* _WORK ITEM_: Reproduce the records precisely. Every line should be included.

* _SUPPLIED MATERIAL_:
- - -

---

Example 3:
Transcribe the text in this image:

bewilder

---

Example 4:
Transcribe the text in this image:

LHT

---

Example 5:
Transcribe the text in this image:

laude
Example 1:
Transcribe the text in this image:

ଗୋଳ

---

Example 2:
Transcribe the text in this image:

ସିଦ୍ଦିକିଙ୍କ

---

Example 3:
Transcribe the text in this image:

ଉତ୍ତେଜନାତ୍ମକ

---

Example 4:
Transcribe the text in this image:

- - -

* _ANSWER SECTION_:
---

Example 3:
Transcribe the text in this image:

bewilder

---

Example 4:
Transcribe the text in this image:

LHT

---

Example 5:
Transcribe the text in this image:

laude
Example 1:
Transcribe the text in this image:

ଗୋଳ

---

Example 2:
Transcribe the text in this image:

ସିଦ୍ଦିକିଙ୍କ

---

Example 3:
Transcribe the text in this image:

ଉତ୍ତେଜନାତ୍ମକ

---

Example 4:
Transcribe the text in this image:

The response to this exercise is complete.